Han Xu,Taoyong Cui,Chenyu Tang,Dongzhan Zhou,Yuqiang Li,Xiang Gao,Xingao Gong,Wanli Ouyang,Shufei Zhang,Mao Su
2024-07-19
Abstract:Machine learning interatomic potentials (MLIPs) have been widely used to facilitate large scale molecular simulations with ab initio level accuracy. However, MLIP-based molecular simulations frequently encounter the issue of collapse due to decreased prediction accuracy for out-of-distribution (OOD) data. To mitigate this issue, it is crucial to enrich the training set with active learning, where uncertainty estimation serves as an effective method for identifying and collecting OOD data. Therefore, a feasible method for uncertainty estimation in MLIPs is desired. The existing methods either require expensive computations or compromise prediction accuracy. In this work, we introduce evidential deep learning for interatomic potentials (eIP) with a physics-inspired design. Our experiments demonstrate that eIP consistently generates reliable uncertainties without incurring notable additional computational costs, while the prediction accuracy remains unchanged. Furthermore, we present an eIP-based active learning workflow, where eIP is used not only to estimate the uncertainty of molecular data but also to perform uncertainty-driven dynamics simulations. Our findings show that eIP enables efficient sampling for a more diverse dataset, thereby advancing the feasibility of MLIP-based molecular simulations.
Computational Physics
What problem does this paper attempt to address?
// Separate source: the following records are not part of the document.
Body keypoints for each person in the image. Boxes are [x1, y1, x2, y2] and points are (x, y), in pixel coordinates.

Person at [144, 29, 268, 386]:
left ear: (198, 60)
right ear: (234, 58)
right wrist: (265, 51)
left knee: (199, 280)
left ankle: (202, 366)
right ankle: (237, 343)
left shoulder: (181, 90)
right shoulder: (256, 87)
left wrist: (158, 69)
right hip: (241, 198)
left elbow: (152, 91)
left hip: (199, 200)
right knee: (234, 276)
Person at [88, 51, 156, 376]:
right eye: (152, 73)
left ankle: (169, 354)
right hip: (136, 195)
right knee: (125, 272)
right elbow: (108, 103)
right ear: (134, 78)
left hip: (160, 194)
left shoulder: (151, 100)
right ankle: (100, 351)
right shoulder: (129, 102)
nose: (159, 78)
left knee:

The paper primarily focuses on addressing the issues encountered by Machine Learning Interatomic Potentials (MLIPs) in molecular simulations, particularly on how to improve the prediction accuracy for Out-of-distribution (OOD) data and construct more effective training datasets through active learning. Specifically, the core problems addressed by the paper are: 1. **Reducing the decline in prediction accuracy caused by OOD data**: When MLIPs are applied to unseen data, the prediction accuracy often significantly drops, even leading to simulation failures. Therefore, an effective method is needed to estimate the uncertainty of predictions to identify these OOD data points. 2. **Constructing effective training datasets**: To improve the performance of MLIPs, it is necessary to continuously enrich the training dataset through active learning. This requires a reliable method to estimate uncertainty, allowing the selection of the most uncertain data points that are most likely to bring new information for re-annotation. To address the above issues, the paper proposes the "Evidential Deep Learning for Interatomic Potentials" (eIP) method. The main contributions of eIP are: - Providing a new framework for estimating uncertainty in interatomic potential models, which can generate reliable uncertainty estimates without requiring a significant additional computational cost. - Designing a model architecture that considers physical properties, including locality and equivariance, to ensure the reasonableness and effectiveness of uncertainty estimates. - Introducing a Bayesian quantile regression model to improve the handling of non-Gaussian distributed data. - Implementing an active learning workflow based on eIP, not only for uncertainty estimation but also for uncertainty-driven dynamic simulations to explore unknown atomic structures. Through experiments on small molecule and water molecule datasets, the paper demonstrates the effectiveness and efficiency of the eIP method, proving its potential in improving the performance of MLIPs.